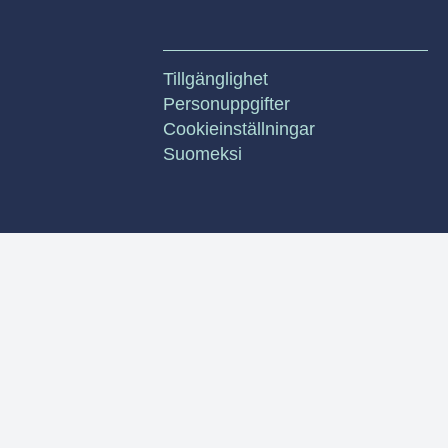
Tillgänglighet
Personuppgifter
Cookieinställningar
Suomeksi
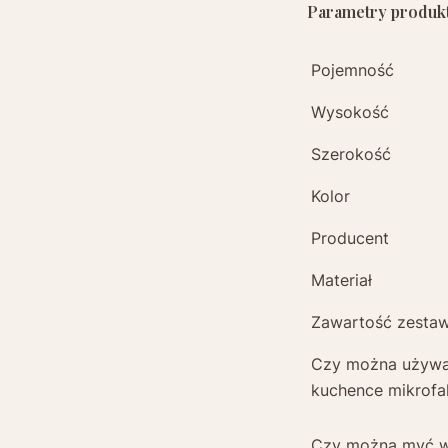
Parametry produktu
Pojemność
Wysokość
Szerokość
Kolor
Producent
Materiał
Zawartość zesta
Czy można używ
kuchence mikrofa
Czy można myć 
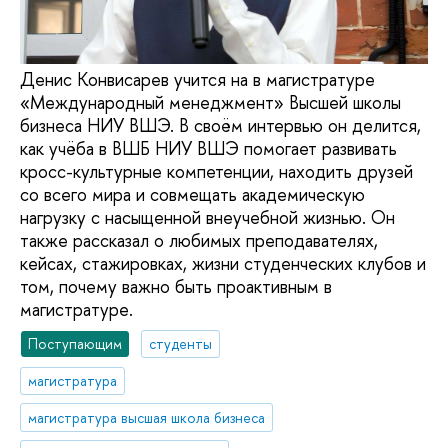
Денис Конвисарев учится на в магистратуре
«Международный менеджмент» Высшей школы
бизнеса НИУ ВШЭ. В своём интервью он делится,
как учёба в ВШБ НИУ ВШЭ помогает развивать
кросс-культурные компетенции, находить друзей
со всего мира и совмещать академическую
нагрузку с насыщенной внеучебной жизнью. Он
также рассказал о любимых преподавателях,
кейсах, стажировках, жизни студенческих клубов и
том, почему важно быть проактивным в
магистратуре.
Поступающим
студенты
магистратура
магистратура высшая школа бизнеса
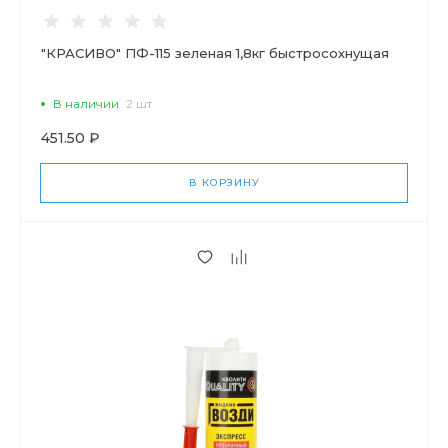
"КРАСИВО" ПФ-115 зеленая 1,8кг быстросохнущая
В наличии
2 шт
451.50 ₽
В КОРЗИНУ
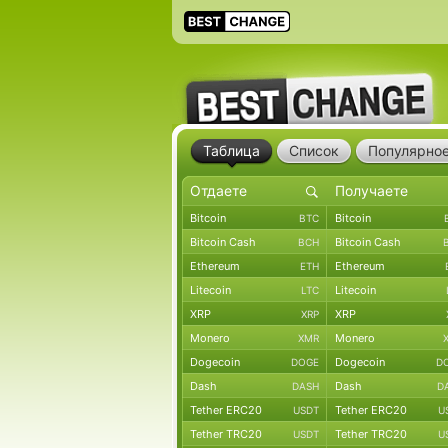
Таблица
Список
Популярно
Bitcoin
Bitcoin
BTC
Bitcoin Cash
Bitcoin Cash
BCH
Ethereum
Ethereum
ETH
Litecoin
Litecoin
LTC
XRP
XRP
XRP
Monero
Monero
XMR
Dogecoin
Dogecoin
DOGE
D
Dash
Dash
DASH
D
Tether ERC20
Tether ERC20
USDT
U
Tether TRC20
Tether TRC20
USDT
U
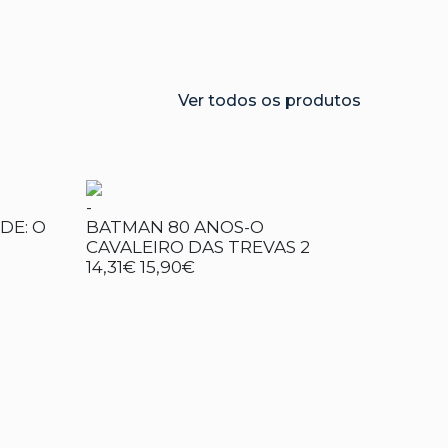
Ver todos os produtos
-
DE: O
BATMAN 80 ANOS-O
CAVALEIRO DAS TREVAS 2
14,31€
15,90€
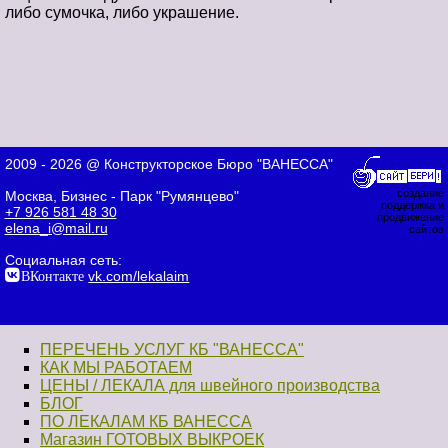
либо сумочка, либо украшение.
2009 - 2026 @ Конструкторское Бюро "ВАНЕССА"
создание
Москва, Бизнес - Парк "Румянцево"
поддержка и
+7 926 581 48 30
продвижение
elena_i@mail.ru
сайтов
Социальная сеть:
ВКонтакте
vk.com/lekalaim
ПЕРЕЧЕНЬ УСЛУГ КБ "ВАНЕССА"
КАК МЫ РАБОТАЕМ
ЦЕНЫ / ЛЕКАЛА для швейного производства
БЛОГ
ПО ЛЕКАЛАМ КБ ВАНЕССА
Магазин ГОТОВЫХ ВЫКРОЕК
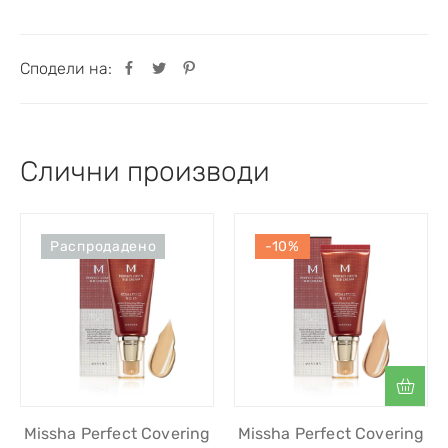
Сподели на:
Слични производи
Распродадено
-10%
Missha Perfect Covering
Missha Perfect Covering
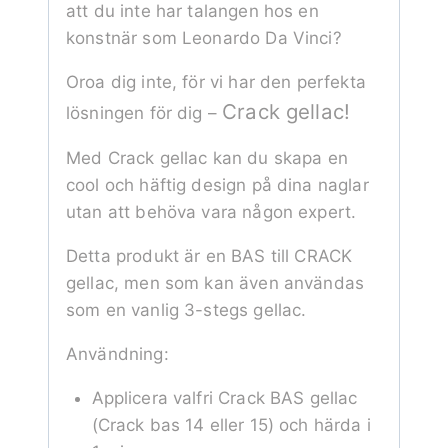
att du inte har talangen hos en
konstnär som Leonardo Da Vinci?
Oroa dig inte, för vi har den perfekta
Crack gellac!
lösningen för dig –
Med Crack gellac kan du skapa en
cool och häftig design på dina naglar
utan att behöva vara någon expert.
Detta produkt är en BAS till CRACK
gellac, men som kan även användas
som en vanlig 3-stegs gellac.
Användning:
Applicera valfri Crack BAS gellac
(Crack bas 14 eller 15) och härda i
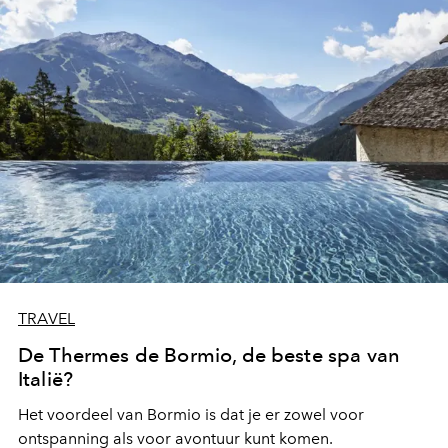
TRAVEL
De Thermes de Bormio, de beste spa van
Italië?
Het voordeel van Bormio is dat je er zowel voor
ontspanning als voor avontuur kunt komen.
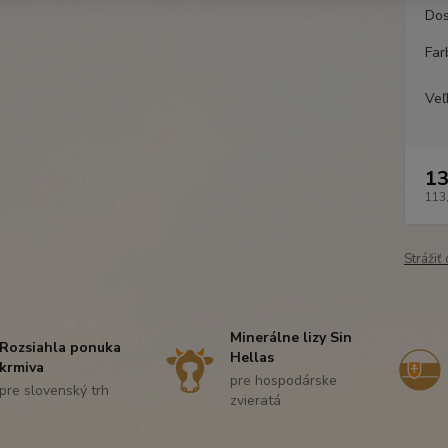
Dos
Far
Veľ
13
113
Strážiť
Minerálne lizy Sin
Rozsiahla ponuka
Hellas
krmiva
pre hospodárske
pre slovenský trh
zvieratá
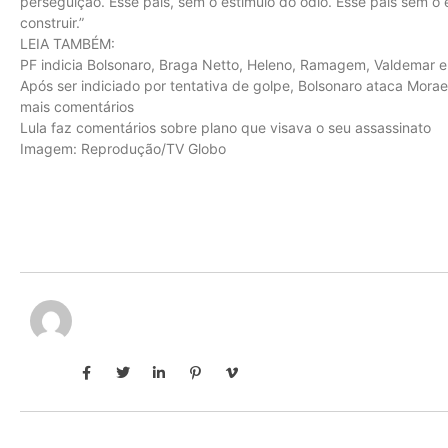
perseguição. Esse país, sem o estímulo do ódio. Esse país sem o
construir.”
LEIA TAMBÉM:
PF indicia Bolsonaro, Braga Netto, Heleno, Ramagem, Valdemar e 
Após ser indiciado por tentativa de golpe, Bolsonaro ataca Mora
mais comentários
Lula faz comentários sobre plano que visava o seu assassinato
Imagem: Reprodução/TV Globo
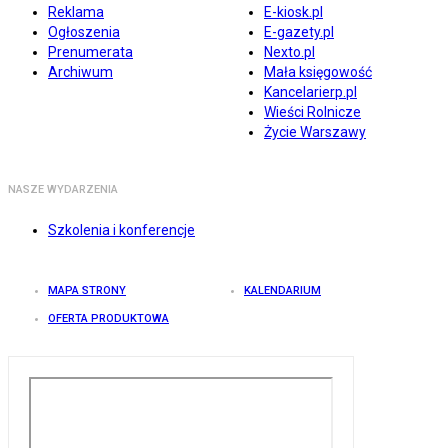
Reklama
E-kiosk.pl
Ogłoszenia
E-gazety.pl
Prenumerata
Nexto.pl
Archiwum
Mała księgowość
Kancelarierp.pl
Wieści Rolnicze
Życie Warszawy
NASZE WYDARZENIA
Szkolenia i konferencje
MAPA STRONY
KALENDARIUM
OFERTA PRODUKTOWA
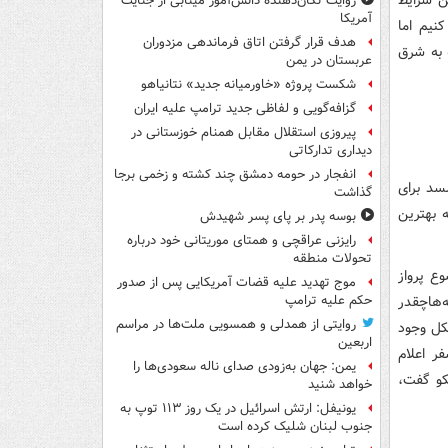
ن شرایط
روایت تکان‌دهنده دانش‌آموز مینابی از جنایت
آمریکا
کنیم اما
هدف قرار گرفتن اتاق‌ فرماندهی مزدوران
 به شرق
عربستان در یمن
شکست پروژه «خاورمیانه جدید» نتانیاهو
گزافه‌گویی و لفاظی جدید ترامپ علیه ایران
پیروزی استقلال مقابل همنام خوزستانی در
دیداری تدارکاتی
انفجار در حومه دمشق چند کشته و زخمی برجا
لسد برای
گذاشت
ه بهترین
بوسه‌ پدر بر پای پسر شهیدش
رایزنی عراقچی و همتای موریتانی خود درباره
تحولات منطقه
وع پرواز
موج تهدید علیه قضات آمریکایی پس از صدور
ه‌هاچقدر
حکم علیه ترامپ
روایتی از همدلی و همسویی ملت‌ها در مراسم
شکل وجود
اربعین
ر اعلام
یمن: جهان به‌زودی صدای ناله سعودی‌ها را
کو گفت،
خواهد شنید
یونیفل: ارتش اسرائیل در یک روز ۱۱۳ توپ به
جنوب لبنان شلیک کرده است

----------

● **WHAT IS REQUIRED**
Reproduce the data above verbatim, from the line containing "зеленая 1,8кг быстросохнущая" down through the line containing "ontspanning als voor avontuur kunt komen.", both lines included, and leave the picture markers out.

● **SOLUTION TO THE EXERCISE**
"КРАСИВО" ПФ-115 зеленая 1,8кг быстросохнущая
В наличии
2 шт
451.50 ₽
В КОРЗИНУ
Таблица
Список
Популярно
Bitcoin
Bitcoin
BTC
Bitcoin Cash
Bitcoin Cash
BCH
Ethereum
Ethereum
ETH
Litecoin
Litecoin
LTC
XRP
XRP
XRP
Monero
Monero
XMR
Dogecoin
Dogecoin
DOGE
D
Dash
Dash
DASH
D
Tether ERC20
Tether ERC20
USDT
U
Tether TRC20
Tether TRC20
USDT
U
Ver todos os produtos
-
DE: O
BATMAN 80 ANOS-O
CAVALEIRO DAS TREVAS 2
14,31€
15,90€
либо сумочка, либо украшение.
2009 - 2026 @ Конструкторское Бюро "ВАНЕССА"
создание
Москва, Бизнес - Парк "Румянцево"
поддержка и
+7 926 581 48 30
продвижение
elena_i@mail.ru
сайтов
Социальная сеть:
ВКонтакте
vk.com/lekalaim
ПЕРЕЧЕНЬ УСЛУГ КБ "ВАНЕССА"
КАК МЫ РАБОТАЕМ
ЦЕНЫ / ЛЕКАЛА для швейного производства
БЛОГ
ПО ЛЕКАЛАМ КБ ВАНЕССА
Магазин ГОТОВЫХ ВЫКРОЕК
Сподели на:
Слични производи
Распродадено
-10%
Missha Perfect Covering
Missha Perfect Covering
att du inte har talangen hos en
konstnär som Leonardo Da Vinci?
Oroa dig inte, för vi har den perfekta
Crack gellac!
lösningen för dig –
Med Crack gellac kan du skapa en
cool och häftig design på dina naglar
utan att behöva vara någon expert.
Detta produkt är en BAS till CRACK
gellac, men som kan även användas
som en vanlig 3-stegs gellac.
Användning:
Applicera valfri Crack BAS gellac
(Crack bas 14 eller 15) och härda i
TRAVEL
De Thermes de Bormio, de beste spa van
Italië?
Het voordeel van Bormio is dat je er zowel voor
ontspanning als voor avontuur kunt komen.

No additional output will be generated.